Sur le terrain, la demande est réelle. Les producteurs cherchent des nouveaux débouchés et se tournent vers l’ACC à l’heure où les aides de l’État s’effacent. Côté consommateurs, l’intérêt reste là même dans un contexte où les prix de marché de l’électricité sont bas (dû à un parc nucléaire performant, et un retard dans l’électrification des usages).
Depuis son apparition dans le droit en 2017, nous avions été habitués à voir le législateur simplifier l’ACC : élargissement du périmètre et de la puissance, simplifications administratives pour les collectivités et les bailleurs, ouverture au gaz renouvelable… La PPE3 mentionne même que « L’État s’engage dans des travaux permettant de valoriser cette filière ».
Mais aujourd’hui, l’exécutif souffle le chaud et le froid. Après le rescrit de l’administration fiscale sur l’accise à 0 €, la DGEC prépare un décret imposant des clés de répartition ex-ante à J-2 et une obligation de maximisation du taux d’autoconsommation. Des règles qui ne ciblent pas seulement les abus et risquent d’impacter négativement de nombreux porteurs de projets. L’ACC est un modèle vertueux qui mérite mieux que des contraintes administratives.
Alors, avec la filière, on se mobilise, et on gagne des batailles. Le 30 mars, le Conseil d’État a tranché : l’accise est bien à 0 € pour toutes les opérations d’ACC dont la centrale est inférieure à 1 MW. Un an de bataille juridique, pour une belle victoire.
Et on s’adapte : c’est ce qu’on a toujours fait. Pendant les 10 mois d’incertitude sur l’accise, nous avions développé 3 approches sur EnoPower permettant de gérer les factures selon la situation de chaque producteur.
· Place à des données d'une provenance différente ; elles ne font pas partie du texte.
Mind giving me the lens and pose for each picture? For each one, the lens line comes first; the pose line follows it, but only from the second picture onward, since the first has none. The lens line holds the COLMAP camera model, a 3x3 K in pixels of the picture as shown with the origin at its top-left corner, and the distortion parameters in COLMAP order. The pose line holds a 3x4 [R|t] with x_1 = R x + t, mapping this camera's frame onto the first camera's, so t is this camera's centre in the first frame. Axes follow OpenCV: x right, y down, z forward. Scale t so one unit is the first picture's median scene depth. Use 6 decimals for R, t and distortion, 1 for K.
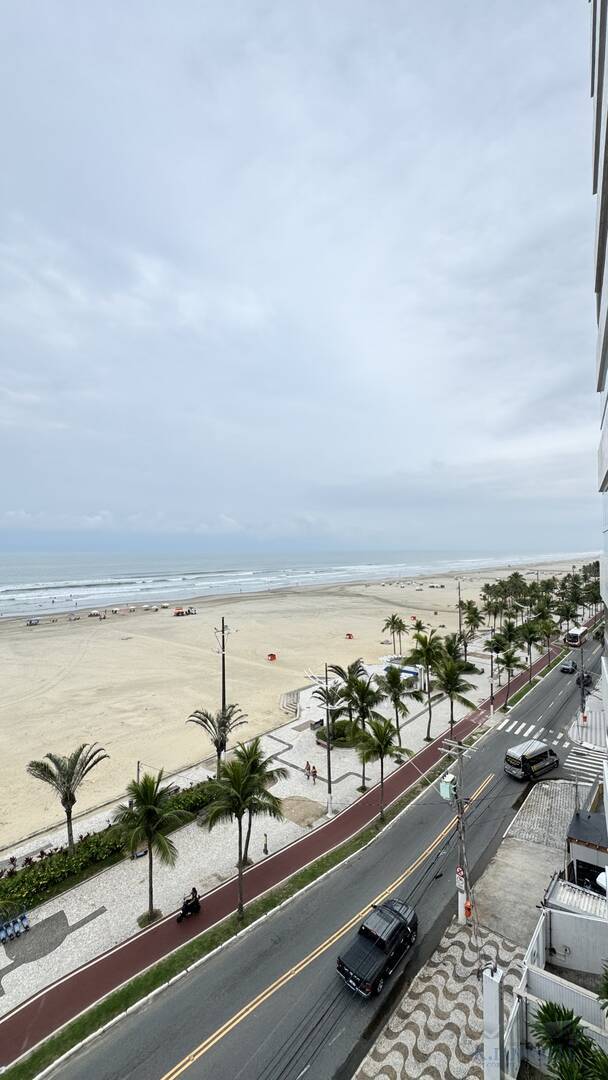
lens RADIAL K [[431.0, 0, 305.4], [0, 431.0, 536.8], [0, 0, 1]] dist [-0.007328, 0.002683]
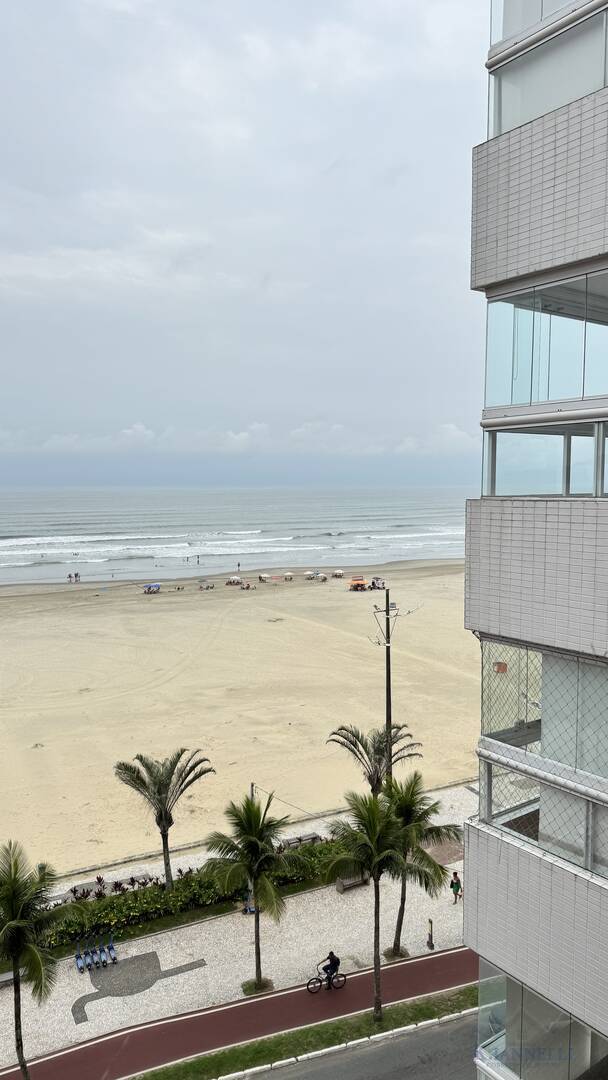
lens RADIAL K [[749.4, 0, 304.0], [0, 749.4, 540.0], [0, 0, 1]] dist [0.062653, -0.089589]
pose [[0.931566, 0.025524, -0.362676, 0.124200], [0.013052, 0.994542, 0.103518, 0.000758], [0.363339, -0.101168, 0.926148, -0.067581]]
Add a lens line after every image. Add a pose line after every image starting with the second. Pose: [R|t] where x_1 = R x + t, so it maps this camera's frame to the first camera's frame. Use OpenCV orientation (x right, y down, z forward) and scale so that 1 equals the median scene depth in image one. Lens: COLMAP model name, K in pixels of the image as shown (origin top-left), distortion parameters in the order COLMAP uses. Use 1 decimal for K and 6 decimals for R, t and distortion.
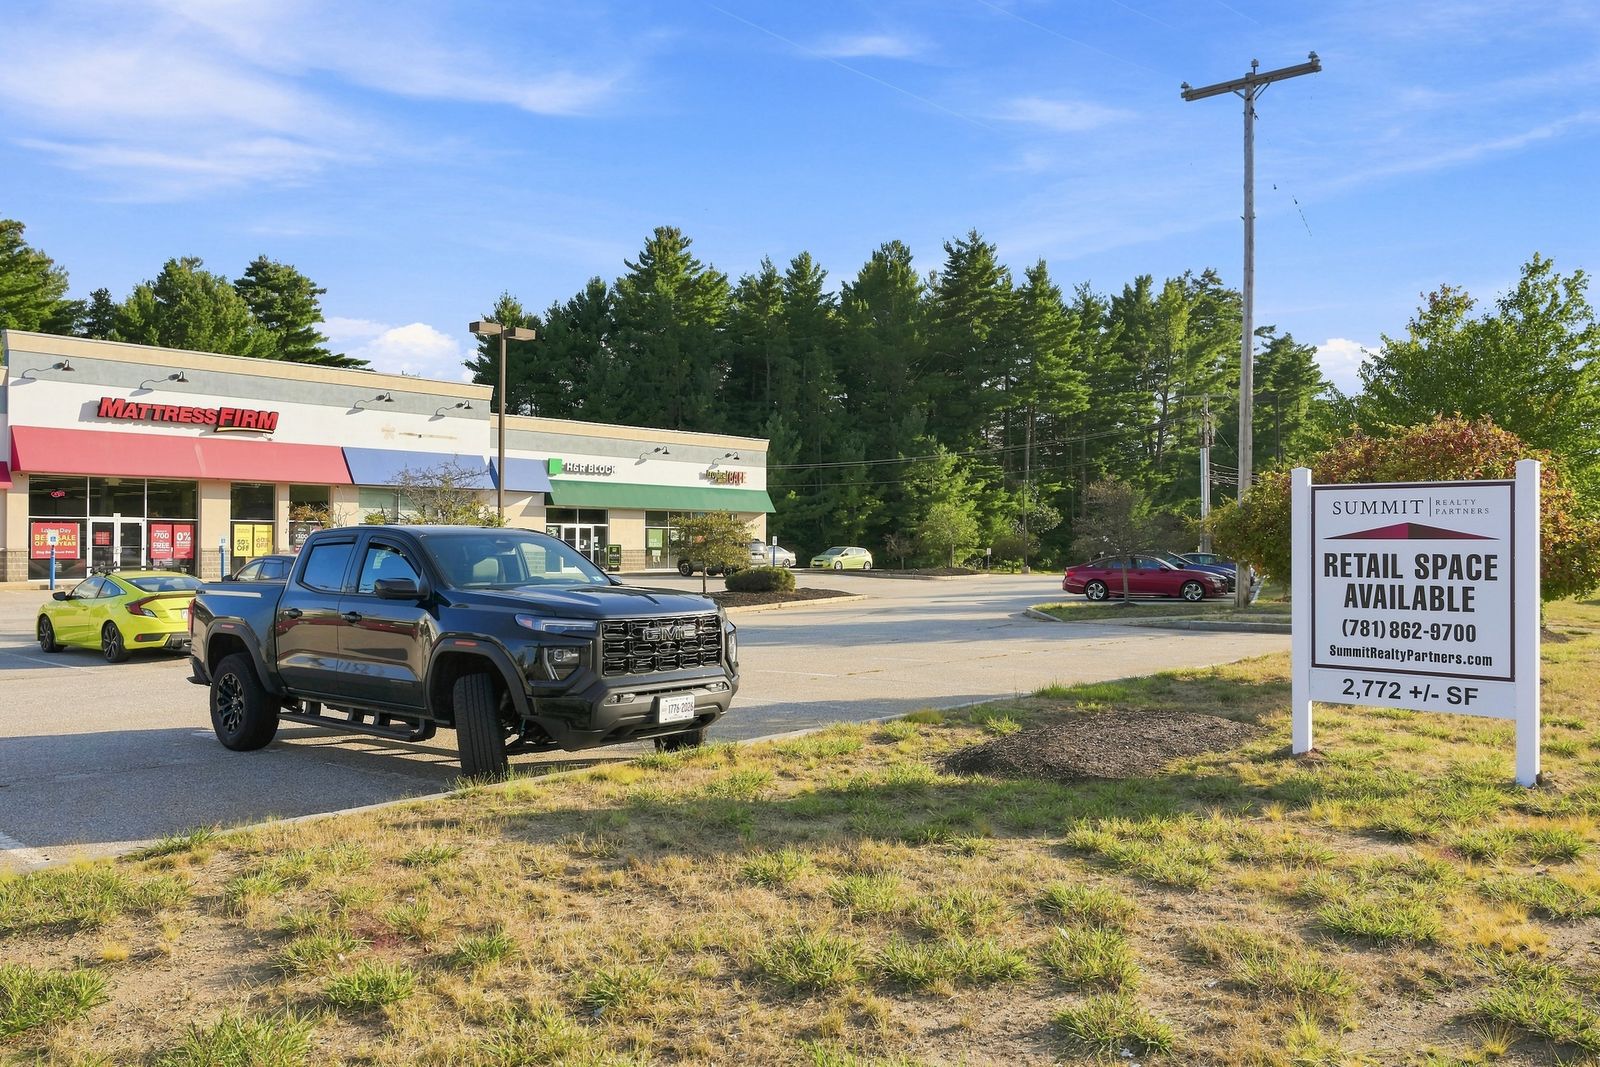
lens RADIAL K [[1238.7, 0, 800.0], [0, 1238.7, 533.5], [0, 0, 1]] dist [-0.005388, -0.004646]
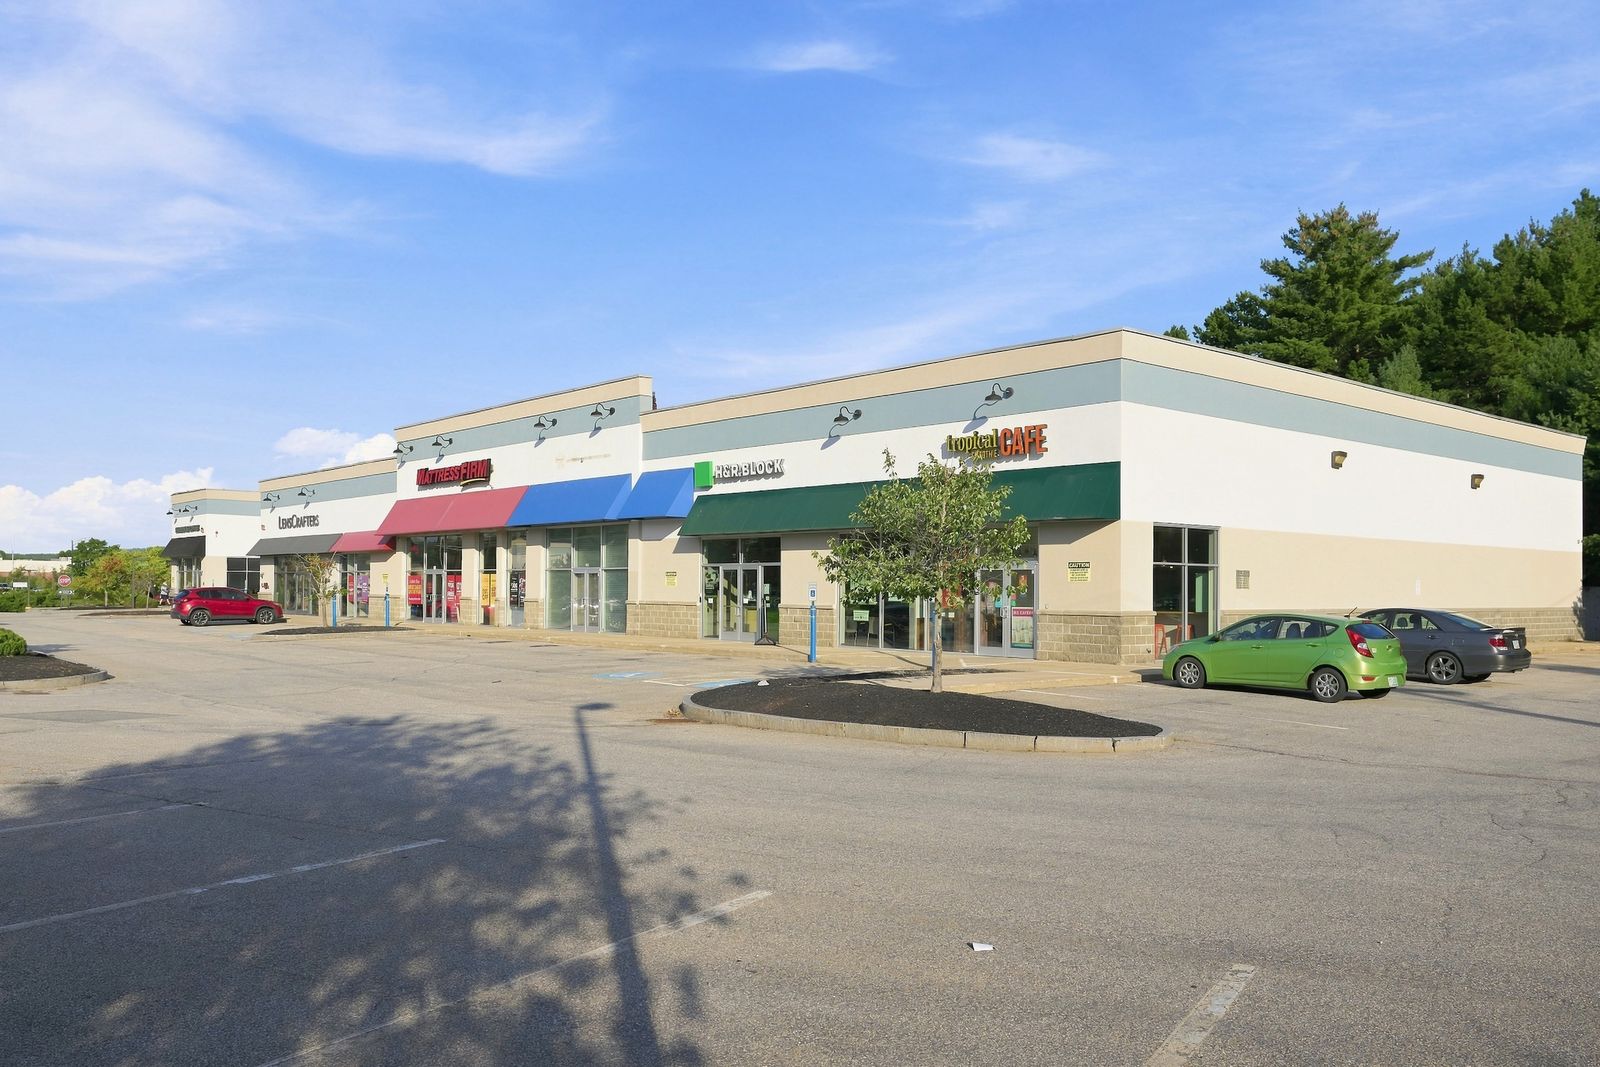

Et quand le pas de temps de l’ACC est passé de 30 à 15 min, nous l’avions anticipé : tous nos clients utilisant des clés de répartitions dynamiques étaient prêts le jour J.
Le décret de la DGEC est attendu pour fin juin. Les règles du jeu vont changer, c’est certain. Mais quelle que soit la version finale du texte, nos stratégies et nos outils s’adapteront.